## Tujuan Tugas
Tuliskan kembali semua baris dalam materi tanpa mengubah satu karakter pun.

··· Data yang Digunakan

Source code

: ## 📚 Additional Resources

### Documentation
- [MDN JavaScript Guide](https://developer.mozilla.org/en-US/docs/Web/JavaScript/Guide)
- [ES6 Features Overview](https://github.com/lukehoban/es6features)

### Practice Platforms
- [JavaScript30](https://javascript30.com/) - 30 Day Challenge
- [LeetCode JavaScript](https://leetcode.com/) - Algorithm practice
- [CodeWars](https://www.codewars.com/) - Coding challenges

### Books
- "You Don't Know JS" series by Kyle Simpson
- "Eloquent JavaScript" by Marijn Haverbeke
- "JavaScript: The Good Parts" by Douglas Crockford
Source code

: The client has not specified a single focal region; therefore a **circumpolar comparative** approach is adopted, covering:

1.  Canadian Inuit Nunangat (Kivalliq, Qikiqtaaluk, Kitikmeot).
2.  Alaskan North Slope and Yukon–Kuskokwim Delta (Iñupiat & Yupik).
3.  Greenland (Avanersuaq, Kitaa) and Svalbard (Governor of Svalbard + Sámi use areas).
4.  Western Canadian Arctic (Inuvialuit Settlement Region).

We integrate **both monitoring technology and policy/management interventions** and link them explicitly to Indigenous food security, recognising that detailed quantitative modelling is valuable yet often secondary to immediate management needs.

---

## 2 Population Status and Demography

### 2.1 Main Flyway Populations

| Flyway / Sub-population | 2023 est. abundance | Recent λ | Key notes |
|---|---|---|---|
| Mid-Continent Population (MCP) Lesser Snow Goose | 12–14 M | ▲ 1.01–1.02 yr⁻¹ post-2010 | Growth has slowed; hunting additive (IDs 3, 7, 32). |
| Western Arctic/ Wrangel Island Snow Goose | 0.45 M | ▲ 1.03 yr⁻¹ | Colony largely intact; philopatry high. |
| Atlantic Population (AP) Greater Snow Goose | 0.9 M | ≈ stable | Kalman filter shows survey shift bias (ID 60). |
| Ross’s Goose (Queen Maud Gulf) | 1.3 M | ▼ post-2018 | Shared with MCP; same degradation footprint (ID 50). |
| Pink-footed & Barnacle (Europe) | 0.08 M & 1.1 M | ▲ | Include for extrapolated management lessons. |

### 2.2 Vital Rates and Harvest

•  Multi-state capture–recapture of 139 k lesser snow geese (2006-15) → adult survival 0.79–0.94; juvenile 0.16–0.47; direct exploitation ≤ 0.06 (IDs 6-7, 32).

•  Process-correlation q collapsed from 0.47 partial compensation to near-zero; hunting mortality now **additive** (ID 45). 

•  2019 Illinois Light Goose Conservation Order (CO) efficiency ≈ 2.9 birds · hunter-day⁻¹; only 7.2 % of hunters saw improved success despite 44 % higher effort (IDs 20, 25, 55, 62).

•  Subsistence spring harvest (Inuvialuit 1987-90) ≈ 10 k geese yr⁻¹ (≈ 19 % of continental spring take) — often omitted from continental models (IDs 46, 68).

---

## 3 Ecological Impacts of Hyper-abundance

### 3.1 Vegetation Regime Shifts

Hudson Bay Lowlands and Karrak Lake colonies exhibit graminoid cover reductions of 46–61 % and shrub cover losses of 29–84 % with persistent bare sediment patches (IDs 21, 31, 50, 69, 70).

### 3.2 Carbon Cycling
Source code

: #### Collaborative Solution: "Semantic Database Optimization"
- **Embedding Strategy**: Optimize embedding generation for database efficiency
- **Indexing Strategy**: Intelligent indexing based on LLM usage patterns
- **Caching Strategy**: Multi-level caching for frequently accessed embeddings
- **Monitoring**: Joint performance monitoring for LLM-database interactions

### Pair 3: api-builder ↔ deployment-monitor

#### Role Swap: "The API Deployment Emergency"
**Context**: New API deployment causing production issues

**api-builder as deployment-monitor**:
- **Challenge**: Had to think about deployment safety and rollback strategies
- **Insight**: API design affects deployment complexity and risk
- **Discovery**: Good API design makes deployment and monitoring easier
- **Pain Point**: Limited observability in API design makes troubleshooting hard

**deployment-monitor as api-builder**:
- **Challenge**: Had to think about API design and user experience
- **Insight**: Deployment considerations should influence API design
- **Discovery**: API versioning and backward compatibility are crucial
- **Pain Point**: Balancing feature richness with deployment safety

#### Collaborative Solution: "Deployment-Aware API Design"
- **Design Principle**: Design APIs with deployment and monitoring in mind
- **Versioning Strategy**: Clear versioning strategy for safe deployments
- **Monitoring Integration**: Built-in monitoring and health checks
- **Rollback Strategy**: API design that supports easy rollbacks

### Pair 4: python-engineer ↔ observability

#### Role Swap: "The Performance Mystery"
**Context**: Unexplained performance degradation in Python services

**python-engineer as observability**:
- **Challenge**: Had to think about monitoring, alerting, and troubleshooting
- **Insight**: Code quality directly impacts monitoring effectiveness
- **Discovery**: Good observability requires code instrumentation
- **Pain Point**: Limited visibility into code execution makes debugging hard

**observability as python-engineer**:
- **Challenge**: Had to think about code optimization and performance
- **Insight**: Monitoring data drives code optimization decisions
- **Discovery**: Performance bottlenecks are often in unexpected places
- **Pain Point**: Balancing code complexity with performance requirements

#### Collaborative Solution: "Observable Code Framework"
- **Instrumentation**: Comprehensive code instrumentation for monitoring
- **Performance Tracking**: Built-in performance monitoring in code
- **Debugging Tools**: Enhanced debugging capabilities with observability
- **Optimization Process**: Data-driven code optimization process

······

## Jawaban Anda
Source code

: ## 📚 Additional Resources

### Documentation
- [MDN JavaScript Guide](https://developer.mozilla.org/en-US/docs/Web/JavaScript/Guide)
- [ES6 Features Overview](https://github.com/lukehoban/es6features)

### Practice Platforms
- [JavaScript30](https://javascript30.com/) - 30 Day Challenge
- [LeetCode JavaScript](https://leetcode.com/) - Algorithm practice
- [CodeWars](https://www.codewars.com/) - Coding challenges

### Books
- "You Don't Know JS" series by Kyle Simpson
- "Eloquent JavaScript" by Marijn Haverbeke
- "JavaScript: The Good Parts" by Douglas Crockford
Source code

: The client has not specified a single focal region; therefore a **circumpolar comparative** approach is adopted, covering:

1.  Canadian Inuit Nunangat (Kivalliq, Qikiqtaaluk, Kitikmeot).
2.  Alaskan North Slope and Yukon–Kuskokwim Delta (Iñupiat & Yupik).
3.  Greenland (Avanersuaq, Kitaa) and Svalbard (Governor of Svalbard + Sámi use areas).
4.  Western Canadian Arctic (Inuvialuit Settlement Region).

We integrate **both monitoring technology and policy/management interventions** and link them explicitly to Indigenous food security, recognising that detailed quantitative modelling is valuable yet often secondary to immediate management needs.

---

## 2 Population Status and Demography

### 2.1 Main Flyway Populations

| Flyway / Sub-population | 2023 est. abundance | Recent λ | Key notes |
|---|---|---|---|
| Mid-Continent Population (MCP) Lesser Snow Goose | 12–14 M | ▲ 1.01–1.02 yr⁻¹ post-2010 | Growth has slowed; hunting additive (IDs 3, 7, 32). |
| Western Arctic/ Wrangel Island Snow Goose | 0.45 M | ▲ 1.03 yr⁻¹ | Colony largely intact; philopatry high. |
| Atlantic Population (AP) Greater Snow Goose | 0.9 M | ≈ stable | Kalman filter shows survey shift bias (ID 60). |
| Ross’s Goose (Queen Maud Gulf) | 1.3 M | ▼ post-2018 | Shared with MCP; same degradation footprint (ID 50). |
| Pink-footed & Barnacle (Europe) | 0.08 M & 1.1 M | ▲ | Include for extrapolated management lessons. |

### 2.2 Vital Rates and Harvest

•  Multi-state capture–recapture of 139 k lesser snow geese (2006-15) → adult survival 0.79–0.94; juvenile 0.16–0.47; direct exploitation ≤ 0.06 (IDs 6-7, 32).

•  Process-correlation q collapsed from 0.47 partial compensation to near-zero; hunting mortality now **additive** (ID 45). 

•  2019 Illinois Light Goose Conservation Order (CO) efficiency ≈ 2.9 birds · hunter-day⁻¹; only 7.2 % of hunters saw improved success despite 44 % higher effort (IDs 20, 25, 55, 62).

•  Subsistence spring harvest (Inuvialuit 1987-90) ≈ 10 k geese yr⁻¹ (≈ 19 % of continental spring take) — often omitted from continental models (IDs 46, 68).

---

## 3 Ecological Impacts of Hyper-abundance

### 3.1 Vegetation Regime Shifts

Hudson Bay Lowlands and Karrak Lake colonies exhibit graminoid cover reductions of 46–61 % and shrub cover losses of 29–84 % with persistent bare sediment patches (IDs 21, 31, 50, 69, 70).

### 3.2 Carbon Cycling
Source code

: #### Collaborative Solution: "Semantic Database Optimization"
- **Embedding Strategy**: Optimize embedding generation for database efficiency
- **Indexing Strategy**: Intelligent indexing based on LLM usage patterns
- **Caching Strategy**: Multi-level caching for frequently accessed embeddings
- **Monitoring**: Joint performance monitoring for LLM-database interactions

### Pair 3: api-builder ↔ deployment-monitor

#### Role Swap: "The API Deployment Emergency"
**Context**: New API deployment causing production issues

**api-builder as deployment-monitor**:
- **Challenge**: Had to think about deployment safety and rollback strategies
- **Insight**: API design affects deployment complexity and risk
- **Discovery**: Good API design makes deployment and monitoring easier
- **Pain Point**: Limited observability in API design makes troubleshooting hard

**deployment-monitor as api-builder**:
- **Challenge**: Had to think about API design and user experience
- **Insight**: Deployment considerations should influence API design
- **Discovery**: API versioning and backward compatibility are crucial
- **Pain Point**: Balancing feature richness with deployment safety

#### Collaborative Solution: "Deployment-Aware API Design"
- **Design Principle**: Design APIs with deployment and monitoring in mind
- **Versioning Strategy**: Clear versioning strategy for safe deployments
- **Monitoring Integration**: Built-in monitoring and health checks
- **Rollback Strategy**: API design that supports easy rollbacks

### Pair 4: python-engineer ↔ observability

#### Role Swap: "The Performance Mystery"
**Context**: Unexplained performance degradation in Python services

**python-engineer as observability**:
- **Challenge**: Had to think about monitoring, alerting, and troubleshooting
- **Insight**: Code quality directly impacts monitoring effectiveness
- **Discovery**: Good observability requires code instrumentation
- **Pain Point**: Limited visibility into code execution makes debugging hard

**observability as python-engineer**:
- **Challenge**: Had to think about code optimization and performance
- **Insight**: Monitoring data drives code optimization decisions
- **Discovery**: Performance bottlenecks are often in unexpected places
- **Pain Point**: Balancing code complexity with performance requirements

#### Collaborative Solution: "Observable Code Framework"
- **Instrumentation**: Comprehensive code instrumentation for monitoring
- **Performance Tracking**: Built-in performance monitoring in code
- **Debugging Tools**: Enhanced debugging capabilities with observability
- **Optimization Process**: Data-driven code optimization process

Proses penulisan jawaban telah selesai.